Effet de l’hydrothermalisme sur l’aimantation de la croûte océanique
Le champ magnétique terrestre, bien connu des navigateurs pour les avoir guidé pendant des millénaires, est le résultat de mouvements de convection qui affectent la partie externe du noyau terrestre, liquide, autour de la graine, solide, tous deux étant constitué essentiellement de fer et de nickel. Il représente pour la planète un véritable bouclier contre le rayonnement des particules solaires et y a permis l’apparition et le développement de la vie. A ce champ principal, global, s’ajoute la contribution locale des minéraux magnétiques rencontrés dans les terrains géologiques, pour autant que leur aimantation soit cohérente sur des zones suffisamment vastes. Ainsi, de telles « anomalies magnétiques » (car elles représentent une déviation par rapport à la valeur du champ magnétique principal) sont souvent observées sur la croûte océanique, car celle-ci contient de nombreux minéraux magnétiques.
Une particularité du champ magnétique terrestre est qu’il change d’orientation au cours du temps. On parle d’inversion du champ magnétique. Les minéraux magnétiques les plus communs dans les roches océaniques sont des oxydes de fer et de titane tels que la magnétite (Fe3O4) et la titanomagnétite (Fe3-xTiXO4). Lorsque ces minéraux se forment, leurs domaines magnétiques s’orientent préférentiellement suivant la direction du champ magnétique principal. Ainsi, la roche acquiert une aimantation de polarité identique et d’intensité proportionnelle à celle du champ ambiant. Lorsque ce champ s’inverse, ces minéraux ont la propriété de conserver au moins en partie l’aimantation qu’ils ont acquise lors de leur formation. Cette aimantation est dite « rémanente ». La roche conserve donc un enregistrement magnétique du champ passé. Cette propriété permet de dater le fond des océans.
Les coulées de laves basaltiques portent une aimantation forte et cohérente, et représentent par conséquent la source dominante des anomalies magnétiques océaniques. Cette aimantation est acquise lors du refroidissement de ces laves à l’axe de la dorsale. Les autres roches qui constituent la croûte océanique, gabbros et péridotites serpentinisées en particulier, contiennent également des minéraux magnétiques, et peuvent enregistrer une aimantation rémanente.
Dans le cas des péridotites, cette aimantation est acquise lors de l’interaction avec les fluides hydrothermaux qui circulent en profondeur, pendant le processus de serpentinisation. En effet, celui ci s’accompagne de formation de magnétite (voir Réaction eau de mer-manteau : formation de la serpentine).
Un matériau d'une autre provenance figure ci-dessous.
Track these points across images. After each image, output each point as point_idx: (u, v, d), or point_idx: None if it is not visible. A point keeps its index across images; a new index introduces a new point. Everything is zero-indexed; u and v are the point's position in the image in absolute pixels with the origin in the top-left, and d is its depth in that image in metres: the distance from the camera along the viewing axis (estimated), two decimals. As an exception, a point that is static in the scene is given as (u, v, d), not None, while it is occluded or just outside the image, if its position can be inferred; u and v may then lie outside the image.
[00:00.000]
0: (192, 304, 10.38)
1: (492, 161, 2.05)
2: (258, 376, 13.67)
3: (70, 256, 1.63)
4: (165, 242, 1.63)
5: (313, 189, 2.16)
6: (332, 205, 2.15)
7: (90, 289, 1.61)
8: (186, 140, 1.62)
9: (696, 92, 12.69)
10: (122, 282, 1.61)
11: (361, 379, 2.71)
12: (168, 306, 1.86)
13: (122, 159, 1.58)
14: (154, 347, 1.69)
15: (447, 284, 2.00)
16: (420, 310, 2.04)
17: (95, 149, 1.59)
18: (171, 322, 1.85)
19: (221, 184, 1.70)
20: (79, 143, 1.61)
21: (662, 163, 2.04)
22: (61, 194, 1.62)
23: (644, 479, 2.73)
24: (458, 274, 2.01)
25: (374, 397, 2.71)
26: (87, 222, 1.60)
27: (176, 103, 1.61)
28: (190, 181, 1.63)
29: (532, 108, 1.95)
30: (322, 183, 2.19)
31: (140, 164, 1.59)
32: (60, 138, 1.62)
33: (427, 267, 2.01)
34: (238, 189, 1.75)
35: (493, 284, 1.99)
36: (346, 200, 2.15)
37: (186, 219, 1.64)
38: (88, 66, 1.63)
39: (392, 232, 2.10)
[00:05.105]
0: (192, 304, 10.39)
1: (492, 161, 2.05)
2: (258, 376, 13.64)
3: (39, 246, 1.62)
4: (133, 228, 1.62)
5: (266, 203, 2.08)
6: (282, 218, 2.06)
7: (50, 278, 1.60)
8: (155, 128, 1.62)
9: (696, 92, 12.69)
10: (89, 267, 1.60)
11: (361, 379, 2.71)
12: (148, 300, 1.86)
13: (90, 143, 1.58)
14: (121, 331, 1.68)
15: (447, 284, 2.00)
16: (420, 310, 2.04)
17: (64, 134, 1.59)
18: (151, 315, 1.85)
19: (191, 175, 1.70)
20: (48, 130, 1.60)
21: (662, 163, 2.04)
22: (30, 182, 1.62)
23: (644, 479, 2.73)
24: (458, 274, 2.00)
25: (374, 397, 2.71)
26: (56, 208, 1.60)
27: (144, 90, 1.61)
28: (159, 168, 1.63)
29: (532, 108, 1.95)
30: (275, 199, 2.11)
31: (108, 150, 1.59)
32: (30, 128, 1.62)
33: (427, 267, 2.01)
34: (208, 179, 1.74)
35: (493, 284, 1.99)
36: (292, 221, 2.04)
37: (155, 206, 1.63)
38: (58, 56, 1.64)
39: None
L’interaction avec l’eau de mer et les fluides hydrothermaux peut à l’inverse, dans certaines conditions, être une cause de diminution de l’aimantation : elle peut en effet provoquer une oxydation des magnétites et des titanomagnétites, qui se transforment en minéraux (maghémites et titanomaghémites) porteurs d’une aimantation plus faible. L’aimantation peut également diminuer si les minéraux porteurs sont réchauffés jusqu’à des températures proches de leur « température de Curie », c’est à dire de la température à laquelle les domaines magnétiques de ces minéraux perdent leur organisation. Ceci peut se produire lorsque la roche entre en contact avec un fluide hydrothermal de haute température (voir Fluides hydrothermaux océaniques). L’étude de l’enregistrement magnétique des roches est donc également un moyen d’étudier l’hydrothermalisme océanique.
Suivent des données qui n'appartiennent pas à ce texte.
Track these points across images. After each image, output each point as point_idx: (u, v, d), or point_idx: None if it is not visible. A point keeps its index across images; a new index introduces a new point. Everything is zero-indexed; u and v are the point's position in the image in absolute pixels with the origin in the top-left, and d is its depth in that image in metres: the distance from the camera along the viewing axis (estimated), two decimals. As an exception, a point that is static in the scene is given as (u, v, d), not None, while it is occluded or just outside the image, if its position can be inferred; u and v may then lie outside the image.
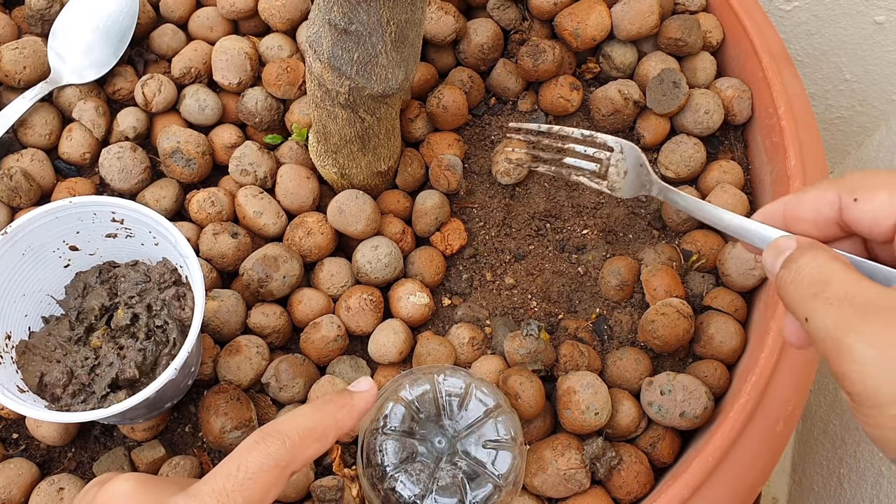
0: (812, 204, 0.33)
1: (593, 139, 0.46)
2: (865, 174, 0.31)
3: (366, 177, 0.55)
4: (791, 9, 0.80)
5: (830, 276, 0.30)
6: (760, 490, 0.48)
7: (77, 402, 0.45)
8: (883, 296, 0.28)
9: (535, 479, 0.47)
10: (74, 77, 0.57)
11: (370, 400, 0.41)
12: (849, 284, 0.29)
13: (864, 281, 0.29)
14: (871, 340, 0.27)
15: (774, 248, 0.33)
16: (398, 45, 0.47)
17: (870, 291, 0.28)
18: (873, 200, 0.31)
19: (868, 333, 0.27)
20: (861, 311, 0.28)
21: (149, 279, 0.48)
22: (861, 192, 0.31)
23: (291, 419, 0.37)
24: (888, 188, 0.30)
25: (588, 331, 0.54)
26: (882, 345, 0.27)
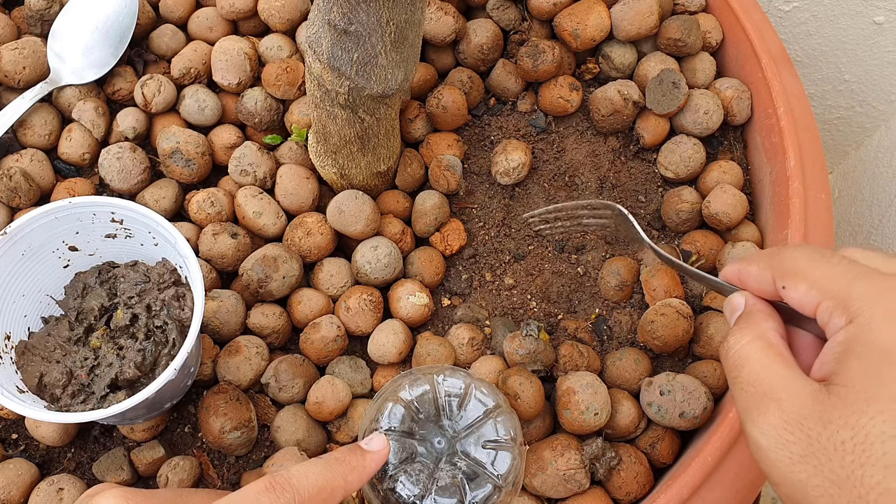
0: (755, 281, 0.36)
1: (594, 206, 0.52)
2: (793, 257, 0.34)
3: (365, 177, 0.55)
4: (790, 9, 0.80)
5: (745, 361, 0.33)
6: (760, 490, 0.48)
7: (76, 402, 0.45)
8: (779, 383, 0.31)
9: (535, 480, 0.47)
10: (74, 77, 0.57)
11: (381, 461, 0.41)
12: (758, 371, 0.32)
13: (775, 364, 0.32)
14: (762, 429, 0.31)
15: (728, 305, 0.37)
16: (398, 45, 0.47)
17: (773, 377, 0.32)
18: (796, 290, 0.33)
19: (760, 422, 0.31)
20: (758, 399, 0.32)
21: (148, 279, 0.48)
22: (787, 280, 0.34)
23: (304, 475, 0.37)
24: (807, 282, 0.33)
25: (587, 331, 0.54)
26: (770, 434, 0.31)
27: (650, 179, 0.60)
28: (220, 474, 0.49)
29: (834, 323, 0.31)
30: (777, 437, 0.30)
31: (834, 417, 0.29)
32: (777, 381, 0.31)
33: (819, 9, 0.79)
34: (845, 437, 0.29)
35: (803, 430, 0.30)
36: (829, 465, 0.29)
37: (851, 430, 0.29)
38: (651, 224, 0.58)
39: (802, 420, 0.30)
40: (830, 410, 0.29)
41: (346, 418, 0.50)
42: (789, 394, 0.31)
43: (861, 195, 0.86)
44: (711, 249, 0.55)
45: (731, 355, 0.34)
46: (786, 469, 0.30)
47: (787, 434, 0.30)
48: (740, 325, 0.35)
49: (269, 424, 0.50)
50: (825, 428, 0.29)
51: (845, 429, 0.29)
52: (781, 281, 0.34)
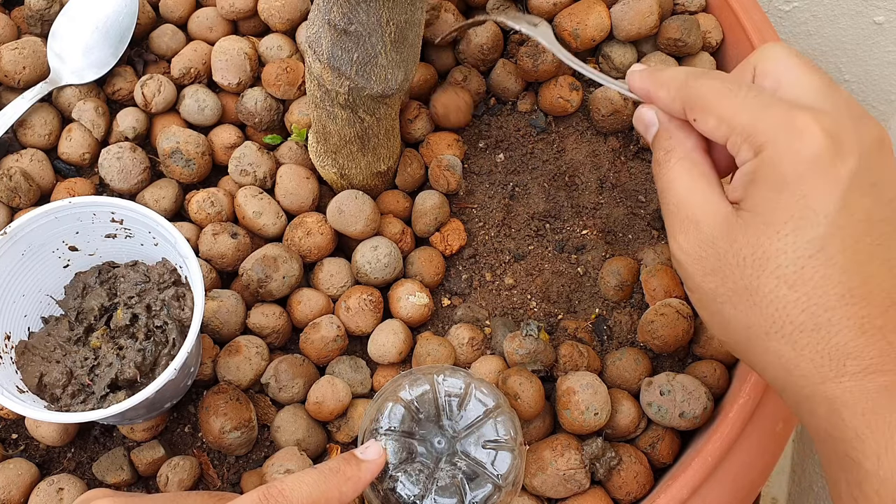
0: (665, 107, 0.38)
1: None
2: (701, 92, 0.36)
3: (365, 177, 0.55)
4: (790, 9, 0.80)
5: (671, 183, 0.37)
6: (760, 490, 0.48)
7: (76, 402, 0.45)
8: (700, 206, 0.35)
9: (535, 480, 0.47)
10: (74, 77, 0.57)
11: (377, 470, 0.41)
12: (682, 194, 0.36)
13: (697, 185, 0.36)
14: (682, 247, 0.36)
15: (639, 119, 0.40)
16: (398, 45, 0.47)
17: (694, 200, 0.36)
18: (706, 124, 0.35)
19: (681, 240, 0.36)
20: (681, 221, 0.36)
21: (148, 279, 0.48)
22: (696, 113, 0.36)
23: (298, 486, 0.37)
24: (715, 116, 0.35)
25: (587, 331, 0.54)
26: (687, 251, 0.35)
27: (650, 179, 0.60)
28: (220, 474, 0.49)
29: (742, 155, 0.34)
30: (693, 253, 0.35)
31: (738, 237, 0.34)
32: (697, 203, 0.35)
33: (819, 9, 0.79)
34: (746, 254, 0.33)
35: (714, 247, 0.34)
36: (731, 278, 0.34)
37: (752, 248, 0.33)
38: (651, 224, 0.58)
39: (714, 239, 0.34)
40: (736, 231, 0.34)
41: (346, 418, 0.50)
42: (705, 215, 0.35)
43: (861, 195, 0.86)
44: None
45: (661, 177, 0.37)
46: (699, 280, 0.35)
47: (701, 251, 0.35)
48: (664, 145, 0.38)
49: (269, 424, 0.50)
50: (731, 246, 0.34)
51: (746, 247, 0.33)
52: (692, 113, 0.36)
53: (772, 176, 0.33)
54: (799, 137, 0.32)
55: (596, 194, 0.59)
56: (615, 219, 0.58)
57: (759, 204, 0.33)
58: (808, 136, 0.32)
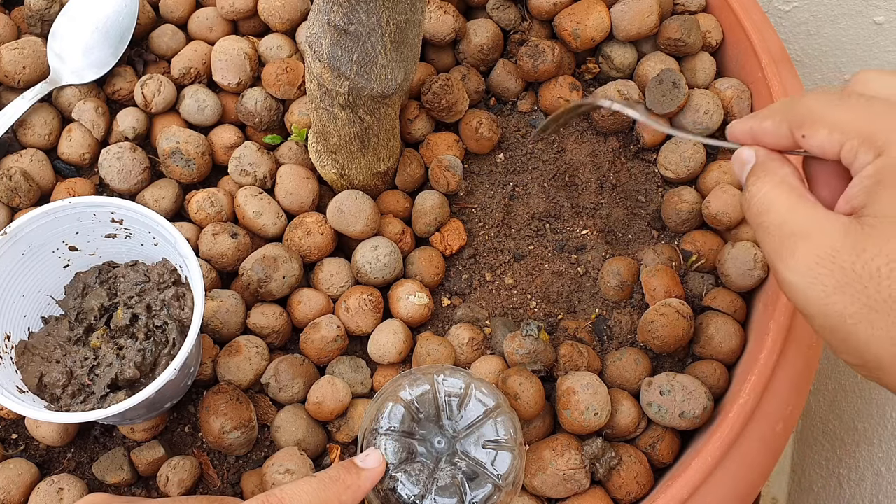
0: (772, 136, 0.36)
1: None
2: (809, 105, 0.34)
3: (365, 177, 0.55)
4: (790, 9, 0.80)
5: (769, 205, 0.34)
6: (760, 490, 0.48)
7: (76, 402, 0.45)
8: (808, 221, 0.32)
9: (535, 480, 0.47)
10: (74, 77, 0.57)
11: (377, 478, 0.41)
12: (784, 213, 0.33)
13: (800, 205, 0.33)
14: (793, 268, 0.32)
15: (738, 159, 0.37)
16: (398, 45, 0.47)
17: (800, 216, 0.33)
18: (817, 136, 0.33)
19: (790, 262, 0.32)
20: (787, 240, 0.32)
21: (148, 279, 0.48)
22: (805, 128, 0.34)
23: (298, 494, 0.37)
24: (827, 126, 0.33)
25: (587, 331, 0.54)
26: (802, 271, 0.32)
27: (650, 179, 0.60)
28: (220, 474, 0.49)
29: (860, 160, 0.32)
30: (809, 272, 0.31)
31: (868, 246, 0.30)
32: (804, 219, 0.32)
33: (819, 9, 0.79)
34: (881, 264, 0.30)
35: (836, 262, 0.31)
36: (865, 293, 0.30)
37: (886, 256, 0.30)
38: (651, 224, 0.58)
39: (835, 253, 0.31)
40: (864, 240, 0.30)
41: (346, 418, 0.50)
42: (819, 229, 0.32)
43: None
44: (711, 249, 0.55)
45: (754, 202, 0.34)
46: (821, 303, 0.31)
47: (820, 268, 0.31)
48: (758, 173, 0.35)
49: (269, 424, 0.50)
50: (859, 257, 0.30)
51: (880, 256, 0.30)
52: (800, 130, 0.34)
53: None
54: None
55: (596, 194, 0.59)
56: (615, 219, 0.58)
57: (891, 207, 0.30)
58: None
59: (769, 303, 0.50)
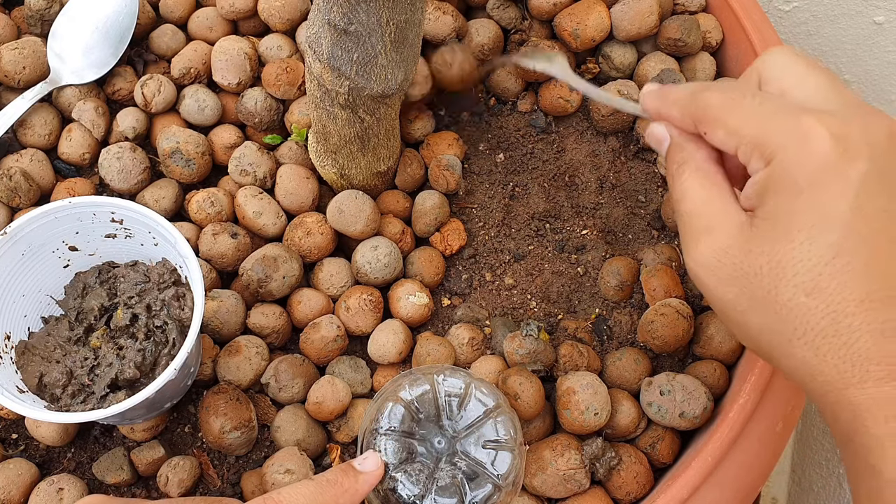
0: (679, 124, 0.38)
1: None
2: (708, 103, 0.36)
3: (365, 177, 0.55)
4: (790, 9, 0.80)
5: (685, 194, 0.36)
6: (760, 490, 0.48)
7: (76, 402, 0.45)
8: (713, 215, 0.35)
9: (535, 480, 0.47)
10: (74, 77, 0.57)
11: (375, 482, 0.41)
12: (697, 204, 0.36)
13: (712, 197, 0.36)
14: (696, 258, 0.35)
15: (652, 136, 0.39)
16: (398, 45, 0.47)
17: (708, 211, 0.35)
18: (715, 136, 0.35)
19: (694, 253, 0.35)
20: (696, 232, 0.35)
21: (148, 279, 0.48)
22: (705, 126, 0.36)
23: (295, 497, 0.37)
24: (724, 128, 0.35)
25: (587, 331, 0.54)
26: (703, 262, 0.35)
27: (650, 179, 0.60)
28: (220, 474, 0.49)
29: (753, 165, 0.34)
30: (708, 263, 0.35)
31: (754, 247, 0.33)
32: (711, 213, 0.35)
33: (819, 9, 0.79)
34: (762, 263, 0.33)
35: (729, 257, 0.34)
36: (749, 287, 0.34)
37: (767, 257, 0.33)
38: (651, 224, 0.58)
39: (728, 249, 0.34)
40: (751, 241, 0.34)
41: (346, 418, 0.50)
42: (720, 224, 0.35)
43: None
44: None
45: (675, 189, 0.37)
46: (716, 290, 0.35)
47: (716, 261, 0.35)
48: (676, 158, 0.37)
49: (269, 424, 0.50)
50: (746, 256, 0.34)
51: (762, 256, 0.33)
52: (702, 127, 0.36)
53: (784, 184, 0.33)
54: (807, 143, 0.32)
55: (596, 194, 0.59)
56: (615, 219, 0.58)
57: (773, 212, 0.33)
58: (815, 141, 0.32)
59: (769, 303, 0.50)
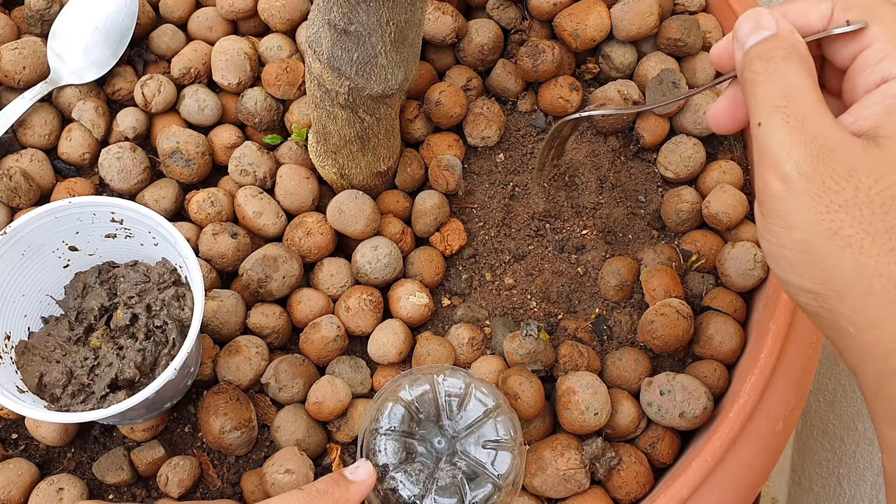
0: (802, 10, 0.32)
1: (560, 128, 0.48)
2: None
3: (365, 177, 0.55)
4: (790, 9, 0.80)
5: (798, 93, 0.30)
6: (760, 490, 0.48)
7: (76, 402, 0.45)
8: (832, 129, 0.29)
9: (535, 480, 0.47)
10: (74, 77, 0.57)
11: (366, 491, 0.40)
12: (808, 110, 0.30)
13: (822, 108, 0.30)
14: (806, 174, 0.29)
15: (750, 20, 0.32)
16: (398, 45, 0.47)
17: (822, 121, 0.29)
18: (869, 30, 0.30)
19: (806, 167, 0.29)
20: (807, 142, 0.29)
21: (148, 279, 0.48)
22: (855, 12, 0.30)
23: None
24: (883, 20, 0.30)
25: (587, 331, 0.54)
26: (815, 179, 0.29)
27: (650, 179, 0.60)
28: (220, 474, 0.49)
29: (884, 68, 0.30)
30: (816, 179, 0.29)
31: (888, 173, 0.28)
32: (830, 126, 0.29)
33: (819, 9, 0.79)
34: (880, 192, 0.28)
35: (852, 182, 0.29)
36: (870, 218, 0.29)
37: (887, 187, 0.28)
38: (651, 224, 0.58)
39: (854, 171, 0.29)
40: (885, 166, 0.29)
41: (346, 418, 0.50)
42: (843, 144, 0.29)
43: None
44: (711, 249, 0.55)
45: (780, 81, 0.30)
46: (817, 216, 0.29)
47: (833, 183, 0.29)
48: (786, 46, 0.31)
49: (269, 424, 0.50)
50: (876, 182, 0.29)
51: (879, 184, 0.28)
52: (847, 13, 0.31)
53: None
54: None
55: (596, 194, 0.59)
56: (615, 219, 0.58)
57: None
58: None
59: (769, 303, 0.50)
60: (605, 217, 0.58)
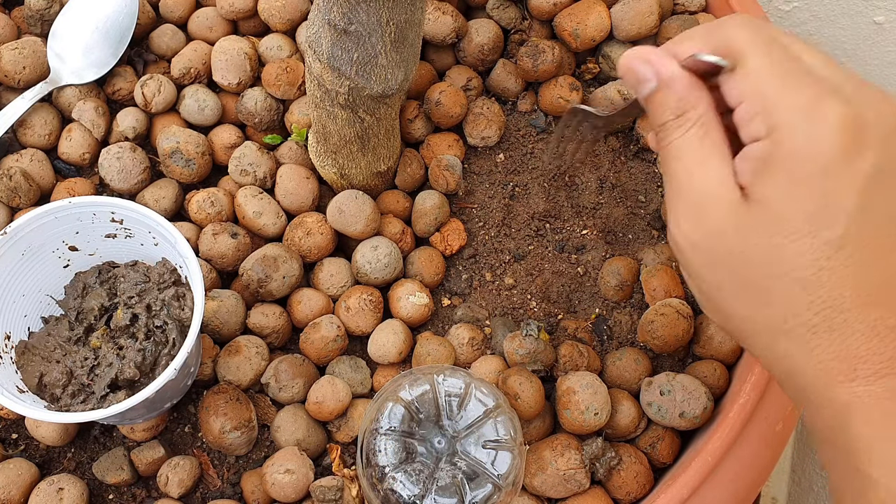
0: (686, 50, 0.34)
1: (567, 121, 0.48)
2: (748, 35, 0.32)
3: (365, 177, 0.55)
4: (790, 9, 0.80)
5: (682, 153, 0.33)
6: (760, 490, 0.48)
7: (76, 402, 0.45)
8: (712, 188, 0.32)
9: (535, 480, 0.47)
10: (74, 77, 0.57)
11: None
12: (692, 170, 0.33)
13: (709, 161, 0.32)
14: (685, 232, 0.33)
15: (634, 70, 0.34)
16: (398, 45, 0.47)
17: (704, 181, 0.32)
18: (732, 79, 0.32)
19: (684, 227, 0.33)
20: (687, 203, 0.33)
21: (148, 279, 0.48)
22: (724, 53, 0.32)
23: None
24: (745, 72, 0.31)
25: (587, 331, 0.54)
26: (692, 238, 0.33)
27: (650, 179, 0.60)
28: (220, 474, 0.49)
29: (752, 129, 0.31)
30: (697, 242, 0.33)
31: (751, 233, 0.31)
32: (708, 188, 0.32)
33: (819, 9, 0.79)
34: (759, 252, 0.31)
35: (723, 241, 0.32)
36: (742, 274, 0.32)
37: (765, 247, 0.31)
38: (651, 224, 0.58)
39: (723, 233, 0.32)
40: (749, 226, 0.31)
41: (346, 418, 0.50)
42: (716, 204, 0.32)
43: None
44: (711, 249, 0.55)
45: (669, 142, 0.33)
46: (702, 270, 0.33)
47: (707, 242, 0.32)
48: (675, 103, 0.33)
49: (269, 424, 0.50)
50: (742, 241, 0.31)
51: (760, 245, 0.31)
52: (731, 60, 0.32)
53: (787, 166, 0.30)
54: (819, 125, 0.30)
55: (596, 194, 0.59)
56: (615, 219, 0.58)
57: (773, 197, 0.31)
58: (828, 126, 0.30)
59: (769, 303, 0.50)
60: (605, 217, 0.58)
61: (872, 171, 0.30)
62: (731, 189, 0.32)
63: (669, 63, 0.33)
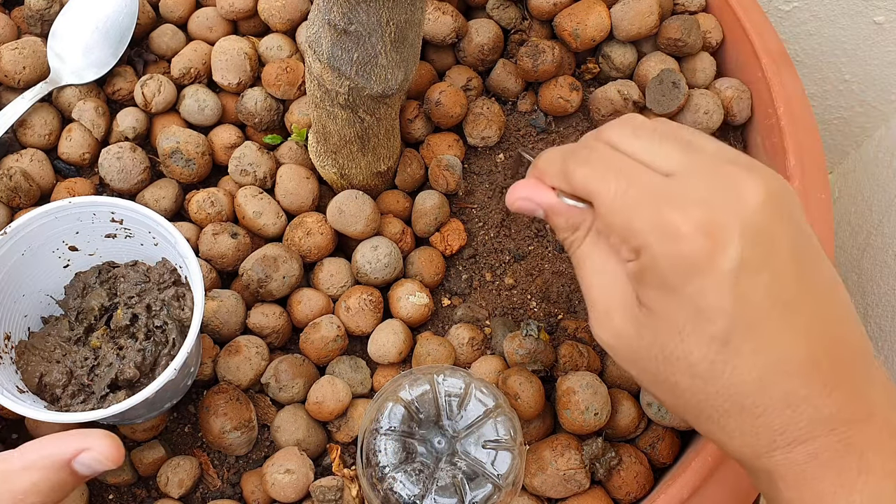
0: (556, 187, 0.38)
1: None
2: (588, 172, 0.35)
3: (365, 177, 0.55)
4: (790, 9, 0.80)
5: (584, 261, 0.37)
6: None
7: (76, 402, 0.45)
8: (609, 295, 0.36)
9: (535, 480, 0.47)
10: (74, 77, 0.57)
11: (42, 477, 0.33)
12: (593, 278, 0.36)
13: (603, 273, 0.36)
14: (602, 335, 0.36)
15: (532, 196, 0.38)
16: (398, 45, 0.47)
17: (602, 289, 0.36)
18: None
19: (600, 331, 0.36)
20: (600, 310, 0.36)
21: (148, 279, 0.48)
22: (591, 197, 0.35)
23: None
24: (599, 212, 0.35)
25: (587, 331, 0.54)
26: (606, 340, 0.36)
27: (650, 179, 0.59)
28: (220, 474, 0.49)
29: (622, 254, 0.34)
30: (609, 343, 0.36)
31: (645, 335, 0.34)
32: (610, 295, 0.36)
33: (819, 9, 0.79)
34: (657, 353, 0.34)
35: (625, 342, 0.35)
36: (649, 370, 0.34)
37: (659, 347, 0.33)
38: (651, 224, 0.58)
39: (624, 335, 0.35)
40: (643, 329, 0.34)
41: (346, 418, 0.50)
42: (617, 309, 0.35)
43: (861, 195, 0.86)
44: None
45: (573, 253, 0.37)
46: (623, 363, 0.36)
47: (616, 342, 0.36)
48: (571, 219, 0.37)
49: (269, 424, 0.50)
50: (640, 343, 0.34)
51: (655, 346, 0.34)
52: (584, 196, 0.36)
53: (657, 280, 0.33)
54: (672, 242, 0.32)
55: (596, 194, 0.59)
56: (615, 219, 0.58)
57: (654, 305, 0.33)
58: (680, 239, 0.31)
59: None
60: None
61: (737, 264, 0.31)
62: (629, 294, 0.35)
63: (546, 194, 0.38)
Les sites hydrothermaux des dorsales présentent ainsi des contrastes d’aimantation et donc des anomalies magnétiques détectables par un magnétomètre installé sur les submersibles (sous marins habités comme le Nautile ou robots comme le Victor que nous utilisons pendant la campagne Serpentine). On a remarqué que les sites hydrothermaux installés sur des laves basaltiques correspondent à un déficit d’aimantation. Ceci peut s’expliquer par les effets conjugués de la température (désaimantation thermique) et des fluides (altération puis lessivage des minéraux magnétiques).